Exercise: Select the lines below containing the word "Обеспечение".
(Beginning of Records to use)
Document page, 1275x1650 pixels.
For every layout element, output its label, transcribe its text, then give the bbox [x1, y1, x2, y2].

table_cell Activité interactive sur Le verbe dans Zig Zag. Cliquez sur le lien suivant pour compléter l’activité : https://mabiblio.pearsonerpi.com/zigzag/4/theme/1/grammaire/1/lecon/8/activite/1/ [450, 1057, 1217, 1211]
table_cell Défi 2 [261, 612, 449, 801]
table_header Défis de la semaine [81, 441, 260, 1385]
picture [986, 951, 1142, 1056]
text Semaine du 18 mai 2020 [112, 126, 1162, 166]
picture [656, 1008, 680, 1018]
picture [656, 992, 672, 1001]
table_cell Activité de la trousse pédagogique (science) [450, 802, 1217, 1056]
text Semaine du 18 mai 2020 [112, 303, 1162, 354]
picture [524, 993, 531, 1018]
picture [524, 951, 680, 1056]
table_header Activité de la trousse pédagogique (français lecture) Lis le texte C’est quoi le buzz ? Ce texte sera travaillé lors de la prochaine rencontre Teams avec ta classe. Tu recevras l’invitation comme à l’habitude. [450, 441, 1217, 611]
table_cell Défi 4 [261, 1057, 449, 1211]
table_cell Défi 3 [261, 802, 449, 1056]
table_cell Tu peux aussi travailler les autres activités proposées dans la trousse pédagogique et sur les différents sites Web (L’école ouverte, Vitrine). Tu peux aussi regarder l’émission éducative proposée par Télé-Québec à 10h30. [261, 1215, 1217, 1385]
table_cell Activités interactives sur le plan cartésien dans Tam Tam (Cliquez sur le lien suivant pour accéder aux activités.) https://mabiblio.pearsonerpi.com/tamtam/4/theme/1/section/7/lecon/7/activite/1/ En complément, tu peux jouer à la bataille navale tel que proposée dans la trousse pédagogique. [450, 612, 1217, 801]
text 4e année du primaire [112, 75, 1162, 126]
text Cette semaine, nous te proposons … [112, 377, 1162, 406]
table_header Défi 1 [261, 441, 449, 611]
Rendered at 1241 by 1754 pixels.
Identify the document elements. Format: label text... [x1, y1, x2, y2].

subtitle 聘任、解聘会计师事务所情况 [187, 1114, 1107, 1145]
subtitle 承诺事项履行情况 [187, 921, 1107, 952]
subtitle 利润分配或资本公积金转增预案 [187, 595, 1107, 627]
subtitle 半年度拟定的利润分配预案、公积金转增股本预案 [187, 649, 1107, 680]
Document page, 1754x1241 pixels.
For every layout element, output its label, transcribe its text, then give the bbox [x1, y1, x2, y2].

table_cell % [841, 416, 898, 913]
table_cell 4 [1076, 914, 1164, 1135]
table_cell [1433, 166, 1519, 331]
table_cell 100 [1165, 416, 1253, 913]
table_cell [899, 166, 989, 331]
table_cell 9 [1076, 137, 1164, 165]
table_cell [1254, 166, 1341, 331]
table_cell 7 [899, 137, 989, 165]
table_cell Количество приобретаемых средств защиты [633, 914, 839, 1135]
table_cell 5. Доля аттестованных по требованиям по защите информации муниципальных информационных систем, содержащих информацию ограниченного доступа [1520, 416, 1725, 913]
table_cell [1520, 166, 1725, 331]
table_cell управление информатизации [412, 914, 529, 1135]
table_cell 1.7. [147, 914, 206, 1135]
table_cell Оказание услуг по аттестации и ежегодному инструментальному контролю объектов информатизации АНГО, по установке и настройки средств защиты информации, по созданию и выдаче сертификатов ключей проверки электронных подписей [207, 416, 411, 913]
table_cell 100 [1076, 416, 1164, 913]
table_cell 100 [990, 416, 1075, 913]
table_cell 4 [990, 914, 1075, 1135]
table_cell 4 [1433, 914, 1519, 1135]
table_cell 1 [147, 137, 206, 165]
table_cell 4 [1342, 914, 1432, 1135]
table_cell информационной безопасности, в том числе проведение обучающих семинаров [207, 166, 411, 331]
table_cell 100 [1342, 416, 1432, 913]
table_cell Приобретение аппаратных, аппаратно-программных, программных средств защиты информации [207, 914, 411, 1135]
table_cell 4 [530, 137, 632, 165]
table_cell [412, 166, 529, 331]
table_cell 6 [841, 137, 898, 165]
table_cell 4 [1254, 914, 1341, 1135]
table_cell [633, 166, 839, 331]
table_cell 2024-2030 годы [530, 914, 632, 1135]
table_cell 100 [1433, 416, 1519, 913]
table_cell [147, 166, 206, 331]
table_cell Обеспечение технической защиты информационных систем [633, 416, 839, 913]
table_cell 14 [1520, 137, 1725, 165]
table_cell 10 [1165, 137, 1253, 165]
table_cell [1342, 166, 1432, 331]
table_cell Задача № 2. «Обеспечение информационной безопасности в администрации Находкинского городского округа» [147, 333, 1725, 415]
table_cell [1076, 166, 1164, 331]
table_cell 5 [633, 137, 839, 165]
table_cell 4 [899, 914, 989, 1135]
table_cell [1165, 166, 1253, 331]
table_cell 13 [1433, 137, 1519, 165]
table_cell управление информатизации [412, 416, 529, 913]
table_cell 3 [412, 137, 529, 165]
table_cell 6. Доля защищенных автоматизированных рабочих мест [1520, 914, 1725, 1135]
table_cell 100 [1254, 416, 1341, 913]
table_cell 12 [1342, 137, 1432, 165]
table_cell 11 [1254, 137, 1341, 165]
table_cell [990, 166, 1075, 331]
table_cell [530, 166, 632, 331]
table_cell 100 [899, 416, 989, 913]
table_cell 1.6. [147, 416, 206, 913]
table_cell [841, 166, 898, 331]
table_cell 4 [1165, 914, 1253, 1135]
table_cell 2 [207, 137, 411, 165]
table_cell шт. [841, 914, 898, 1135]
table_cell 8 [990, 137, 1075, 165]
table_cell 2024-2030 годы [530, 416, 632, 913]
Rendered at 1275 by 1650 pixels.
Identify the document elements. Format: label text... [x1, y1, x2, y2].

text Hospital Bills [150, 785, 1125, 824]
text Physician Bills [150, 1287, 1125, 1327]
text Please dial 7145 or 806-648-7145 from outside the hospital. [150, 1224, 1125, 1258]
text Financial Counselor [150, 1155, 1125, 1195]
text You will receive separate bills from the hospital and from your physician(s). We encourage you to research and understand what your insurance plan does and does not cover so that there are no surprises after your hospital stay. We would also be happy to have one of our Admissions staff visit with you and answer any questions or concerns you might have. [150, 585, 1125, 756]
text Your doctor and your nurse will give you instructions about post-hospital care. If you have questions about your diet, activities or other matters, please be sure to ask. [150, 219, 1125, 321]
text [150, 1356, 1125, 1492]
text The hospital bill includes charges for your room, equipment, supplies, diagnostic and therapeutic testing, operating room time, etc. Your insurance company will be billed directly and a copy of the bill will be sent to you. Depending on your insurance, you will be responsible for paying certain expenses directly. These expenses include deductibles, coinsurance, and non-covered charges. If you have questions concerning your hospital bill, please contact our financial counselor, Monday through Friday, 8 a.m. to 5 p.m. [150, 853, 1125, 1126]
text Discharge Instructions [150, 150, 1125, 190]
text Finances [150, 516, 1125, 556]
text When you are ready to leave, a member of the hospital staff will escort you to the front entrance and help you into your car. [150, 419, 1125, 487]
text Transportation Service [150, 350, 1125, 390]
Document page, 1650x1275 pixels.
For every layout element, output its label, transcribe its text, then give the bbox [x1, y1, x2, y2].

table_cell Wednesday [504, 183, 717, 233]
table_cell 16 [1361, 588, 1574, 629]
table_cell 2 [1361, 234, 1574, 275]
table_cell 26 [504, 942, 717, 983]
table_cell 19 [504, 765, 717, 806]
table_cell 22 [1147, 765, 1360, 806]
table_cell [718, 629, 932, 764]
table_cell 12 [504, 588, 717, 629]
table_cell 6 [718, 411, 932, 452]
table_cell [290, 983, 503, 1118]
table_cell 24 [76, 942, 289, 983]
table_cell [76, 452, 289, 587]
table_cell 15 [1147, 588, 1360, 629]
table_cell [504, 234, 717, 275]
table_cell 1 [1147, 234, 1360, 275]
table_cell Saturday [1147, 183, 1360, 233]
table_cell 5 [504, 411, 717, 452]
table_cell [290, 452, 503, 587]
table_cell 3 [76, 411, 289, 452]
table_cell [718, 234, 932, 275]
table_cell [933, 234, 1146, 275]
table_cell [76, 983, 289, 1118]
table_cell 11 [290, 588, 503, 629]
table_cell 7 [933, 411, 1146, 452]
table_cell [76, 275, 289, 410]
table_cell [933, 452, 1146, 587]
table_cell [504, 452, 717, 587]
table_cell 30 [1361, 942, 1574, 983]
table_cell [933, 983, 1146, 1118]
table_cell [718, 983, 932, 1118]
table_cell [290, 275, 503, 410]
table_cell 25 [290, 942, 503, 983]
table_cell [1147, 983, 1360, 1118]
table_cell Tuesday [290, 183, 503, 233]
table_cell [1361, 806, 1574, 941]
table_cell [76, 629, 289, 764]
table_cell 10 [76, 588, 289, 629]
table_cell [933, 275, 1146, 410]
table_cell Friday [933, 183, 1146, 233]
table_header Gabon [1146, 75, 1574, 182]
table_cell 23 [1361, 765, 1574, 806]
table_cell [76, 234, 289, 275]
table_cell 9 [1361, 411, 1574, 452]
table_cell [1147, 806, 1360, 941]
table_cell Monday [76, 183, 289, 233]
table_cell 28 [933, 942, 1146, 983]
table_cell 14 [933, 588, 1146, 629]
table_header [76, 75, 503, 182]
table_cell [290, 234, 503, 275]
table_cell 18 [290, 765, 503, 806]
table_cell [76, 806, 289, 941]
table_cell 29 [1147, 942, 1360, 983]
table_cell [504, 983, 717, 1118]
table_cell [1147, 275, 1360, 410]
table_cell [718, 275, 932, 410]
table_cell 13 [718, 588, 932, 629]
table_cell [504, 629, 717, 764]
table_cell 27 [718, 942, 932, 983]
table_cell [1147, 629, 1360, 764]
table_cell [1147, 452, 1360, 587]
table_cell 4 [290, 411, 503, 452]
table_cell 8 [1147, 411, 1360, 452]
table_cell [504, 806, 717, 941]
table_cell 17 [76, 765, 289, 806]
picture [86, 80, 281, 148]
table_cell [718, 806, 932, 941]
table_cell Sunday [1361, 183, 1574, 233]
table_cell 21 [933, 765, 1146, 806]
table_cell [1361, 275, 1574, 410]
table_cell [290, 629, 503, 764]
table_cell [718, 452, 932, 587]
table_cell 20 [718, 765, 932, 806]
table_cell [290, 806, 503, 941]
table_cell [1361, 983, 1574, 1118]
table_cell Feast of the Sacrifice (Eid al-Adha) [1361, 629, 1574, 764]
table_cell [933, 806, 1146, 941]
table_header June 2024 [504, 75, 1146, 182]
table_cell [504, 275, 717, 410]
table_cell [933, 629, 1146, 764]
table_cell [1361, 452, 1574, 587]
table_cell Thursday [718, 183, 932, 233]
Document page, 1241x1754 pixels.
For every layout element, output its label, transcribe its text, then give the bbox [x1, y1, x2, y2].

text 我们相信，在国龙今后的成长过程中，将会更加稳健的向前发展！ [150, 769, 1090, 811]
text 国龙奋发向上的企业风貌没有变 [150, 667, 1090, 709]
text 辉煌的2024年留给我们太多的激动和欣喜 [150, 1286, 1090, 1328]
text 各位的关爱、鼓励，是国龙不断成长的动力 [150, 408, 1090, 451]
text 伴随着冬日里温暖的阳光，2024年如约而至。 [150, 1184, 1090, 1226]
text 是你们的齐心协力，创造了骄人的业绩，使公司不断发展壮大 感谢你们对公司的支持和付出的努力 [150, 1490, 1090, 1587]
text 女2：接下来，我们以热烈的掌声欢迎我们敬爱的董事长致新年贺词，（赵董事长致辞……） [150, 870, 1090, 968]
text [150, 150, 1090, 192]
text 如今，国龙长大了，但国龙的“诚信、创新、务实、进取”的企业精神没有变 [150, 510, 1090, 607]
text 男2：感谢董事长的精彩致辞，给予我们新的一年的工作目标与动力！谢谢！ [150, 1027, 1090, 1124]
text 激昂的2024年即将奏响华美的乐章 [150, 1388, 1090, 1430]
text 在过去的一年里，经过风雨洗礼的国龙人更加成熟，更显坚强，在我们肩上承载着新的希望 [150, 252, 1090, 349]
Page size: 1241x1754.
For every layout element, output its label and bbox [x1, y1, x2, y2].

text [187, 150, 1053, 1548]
(End of Records to use)
Result for this task:
table_cell Обеспечение технической защиты информационных систем [633, 416, 839, 913]
table_cell Задача № 2. «Обеспечение информационной безопасности в администрации Находкинского городского округа» [147, 333, 1725, 415]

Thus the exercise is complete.